*EXERCISE REQUIREMENTS*
Copy each line below holding "master".

*INPUT MATERIAL*

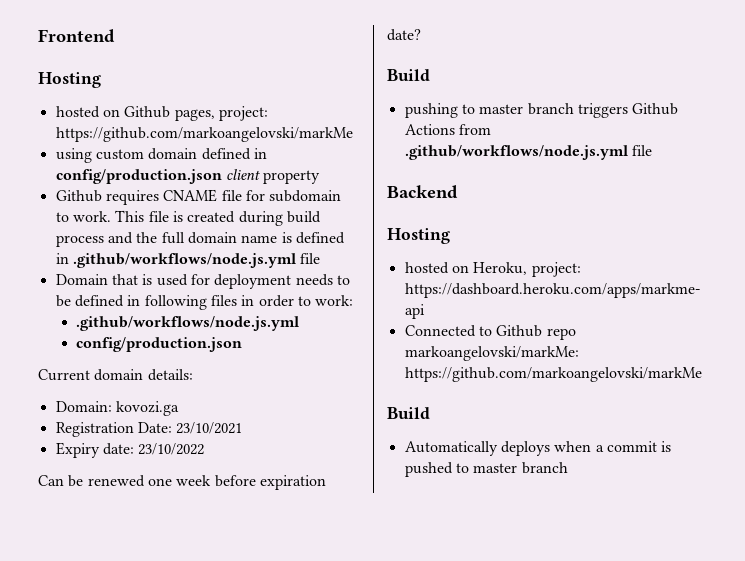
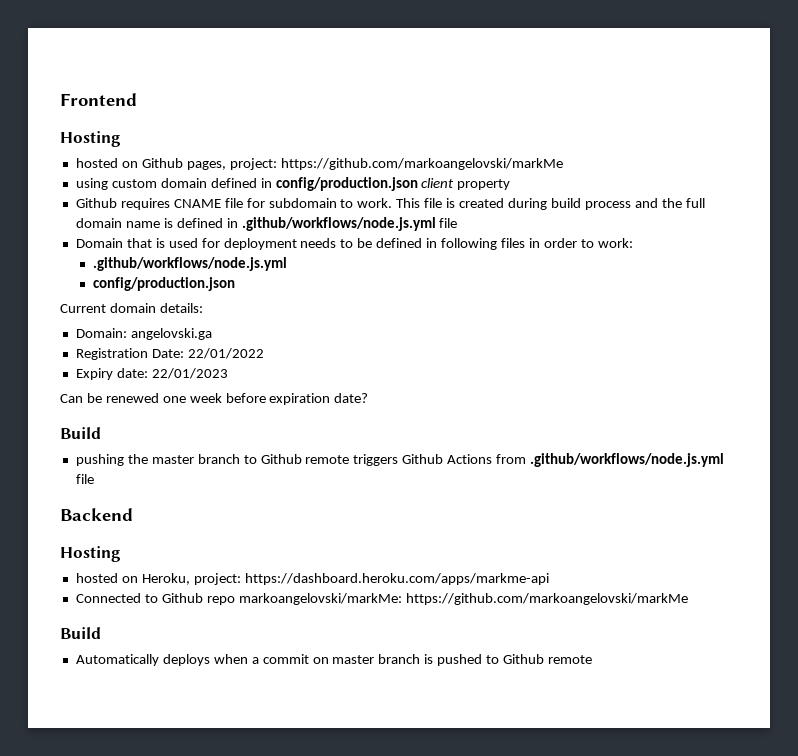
[115,401,179,416] kovozi.ga -> [130,328,212,340] angelovski.ga
[176,422,243,434] 23/10/2021 -> [187,348,264,359] 22/01/2022
[138,443,205,455] 23/10/2022 -> [151,368,228,379] 22/01/2023
[461,103,574,115] to master branch -> [127,454,350,464] the master branch to Github remote
(657, 446) none -> [312,654,421,664] on master branch
[473,462,568,474] master branch -> [503,654,592,664] Github remote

*SOLUTION FOR THIS TASK*
[461,103,574,115] to master branch -> [127,454,350,464] the master branch to Github remote
(657, 446) none -> [312,654,421,664] on master branch
[473,462,568,474] master branch -> [503,654,592,664] Github remote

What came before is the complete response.